Эту недалеко закопанную мысль я и предъявила детям, усаживая их за стол и гремя чашками.
- Вот из этой чашки она пила, - говорю я и смеюсь над многозначительностью фразы. Не так надо было. Иначе. Вот вам, ребята, чашки, из которых кто только не пил.
- А адрес у вас есть? - спрашивает Лена. - Ну, если вам поехать или кому… Они вам там поставят?
- Не сомневаюсь, - быстро отвечаю я. - Просто ни на грамм не сомневаюсь.
Но девочка сбила меня с панталыку. История для начала чаепития как-то опасно крутнулась, разворачиваясь совсем к другому. К ненавистной мне теме "трех хлебцев".
- Три чашки, три хлебца - и гуд бай! - объясняла мне тамошнее гостеприимство одна бурно путешеству-ющая подруга. И я ей, как Ленин, втолковывала о двух культурах угощенья и приема - не плохой и хорошей, а разных по происхождению.

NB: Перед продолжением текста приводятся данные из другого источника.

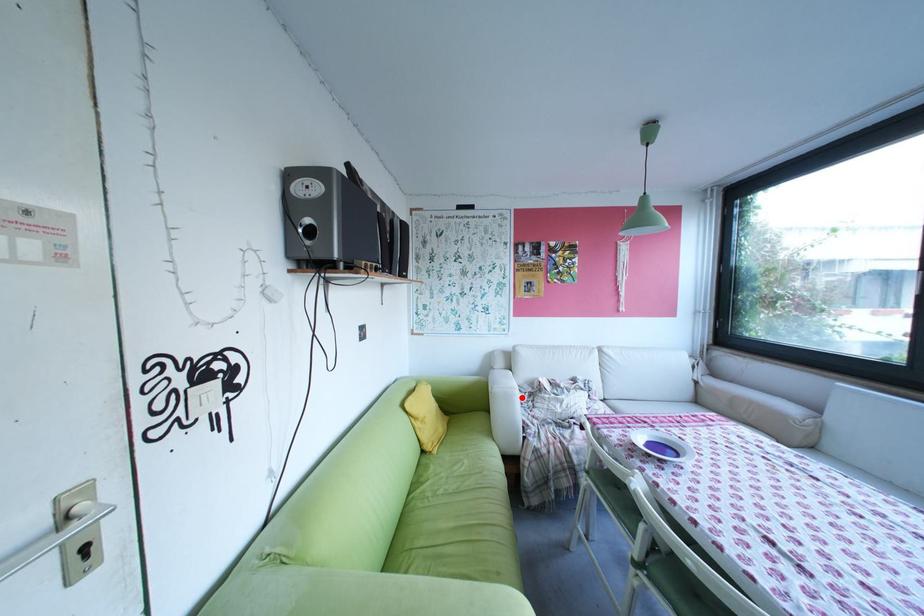
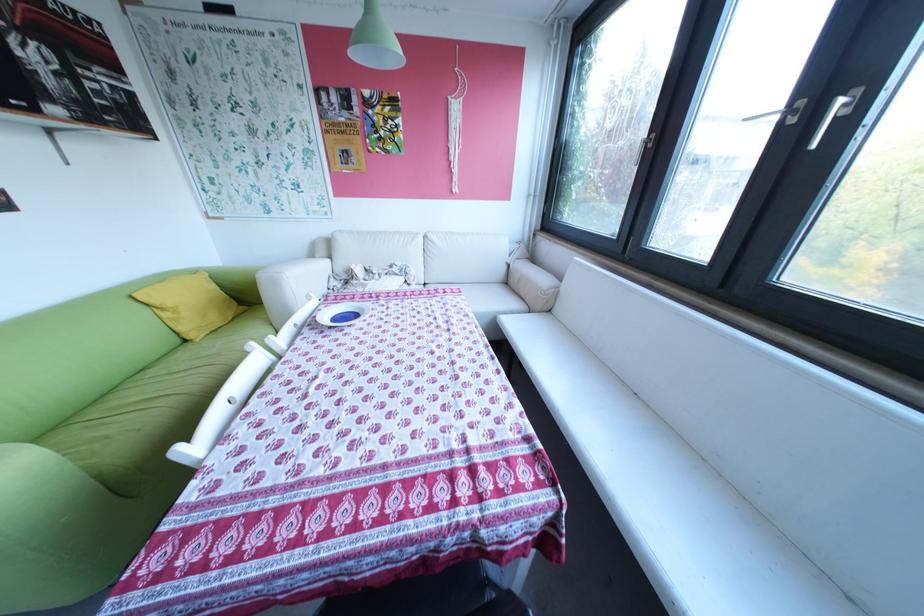
The point at the highlighted location is marked in the first image. Where is the corresponding point in the second image?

Ни Боже мой! Я и слова не сказала про это нынешним своим гостям. Ни слова. Я выныривала из ситуации при помощи неохватного нашенского любопытства.
- А что вы тут делаете? В Москве?
- Да так, - сказал Митя.
- Да так, - ответила Лена.
- Ну и хорошо, - согласилась я с этим как бы ответом. - Давайте пить чай…
Я кормлю их. Митя ест жадно, хорошо - голоден! - Лена же ковыряется и не ест ничего.
- Я не ем некошерного, - говорит она мне, прямо глядя в глаза.
- Господи Иисусе! - кричу я. - Откуда же я знала. Ты такая верующая?
- Да нет, - смеется Митя. - Это она так.
- Ничего себе так, - отвечает Лена, и встает из-за стола, и приносит пачечку печенья, на котором черным по белому написано "Юбилейное".
- Оно кошерное, - говорит она.
Ладно. Пусть. Возможно, кондитерская фабрика уже приняла иудаизм. Не мне их судить там или восторгаться.
На мне серьга. Я учусь не удивляться. Но неужели девочка - еврейка? И я пялюсь на ее высокие калмыцкие скулы, на утопленные под крутыми надбровьями серые блескучие глаза, на всю ее русскую "самость", которая уж если есть - то есть, всплеснет, взбрыкнет, но проявится-объявится непременно. С другой стороны, все может быть… Полукровка, в которой победило одно начало, в следующем поколении победит другое.
И вообще - не мое дело. Разберетесь, мадам, с вашей собственной верой, которую вы во взрослом виде заглотнули до поперха, до задыхания, а пока приходили в себя, не заметили, как церковь, куда тайком приходили плакать и стыдиться, стала толковищем, где уже не поплачешь, потому что обтопчут.